The articular cartilage preservative effects of genistein in an experimental model of knees osteoarthritis.

Abstract

The study aimed to investigate the preservative effects of genistein on articular cartilage in an experimental model of knee osteoarthritis in rats. Thirty male Wistar rats were assigned to 3 equal groups: sham group, osteoarthritis control group (OAG), and genistein-treated osteoarthritis group (GTG). Intra-articular injections of monosodium iodoacetate were used for osteoarthritis induction. After 2 weeks of rest for the induction of the inflammatory process, genistein (30mg/kg/day) vs. saline gavage was administered for 8 weeks. The expression of matrix metalloproteinase (MMP)-8 and MMP-13, Sox5/Sox6, Indian hedgehog (IHH), and Col2 were evaluated in medial femoral condyle sections by immunohistochemical staining. The number of chondrocytes and cartilage thicknesses were also measured and compared among the groups. No significant change in cartilage thickness was observed in GTG compared with OAG (p= 0.188). Chondrocyte count was significantly higher in the articular cartilage of GTG compared with OAG (p= 0.006). Induction of osteoarthritis significantly increased the expression of MMP-8, MMP-13, and IHH, but decreased Col2, Sox5, and Sox6 expression (p< 0.001); these were partially prevented in the GTG. Our findings support the effectiveness of genistein treatment in the prevention of articular cartilage damage in the experimental model of knee osteoarthritis. The proposed mechanism of action is through the suppression of the MMP, IHH, and Col2 pathways, besides the induction of Sox5 and Sox6 expression. Novelty: Genistein prevents articular cartilage damage in the experimental model of knee osteoarthritis. The osteoprotective effect is manifested by the modulation of expression of MMP, Sox, IHH, and Col2 proteins.

* **TASK DIRECTIONS**:
From the abstract on genistein and knee osteoarthritis, list every protein whose expression was evaluated by immunohistochemical staining.

* **SOURCE MATERIAL**:
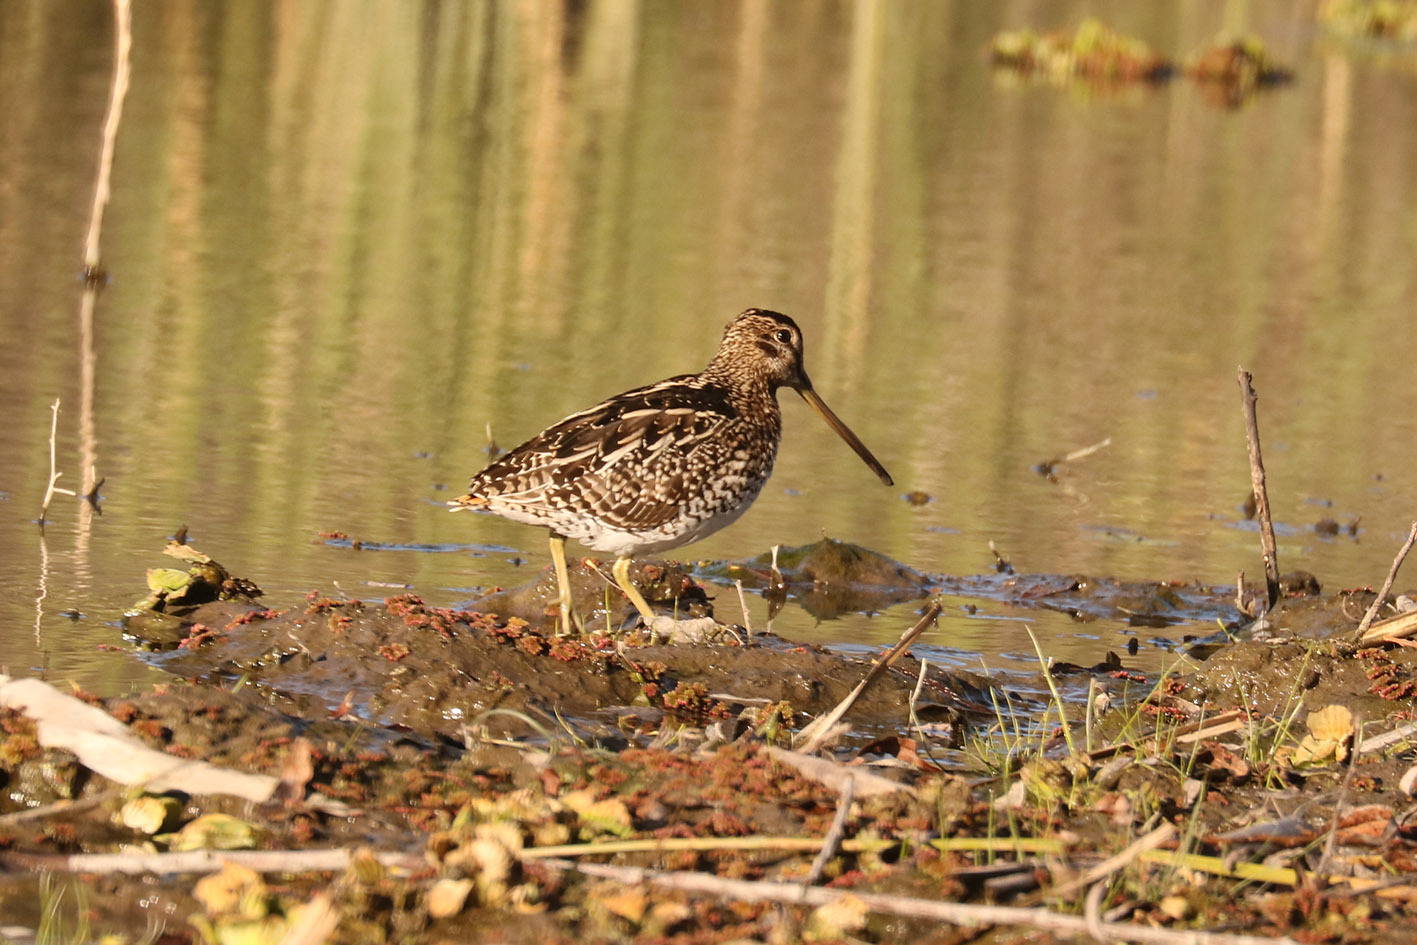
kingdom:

* **REPLY TO THE TASK**:
MMP-8, MMP-13, Sox5, Sox6, Indian hedgehog (IHH), Col2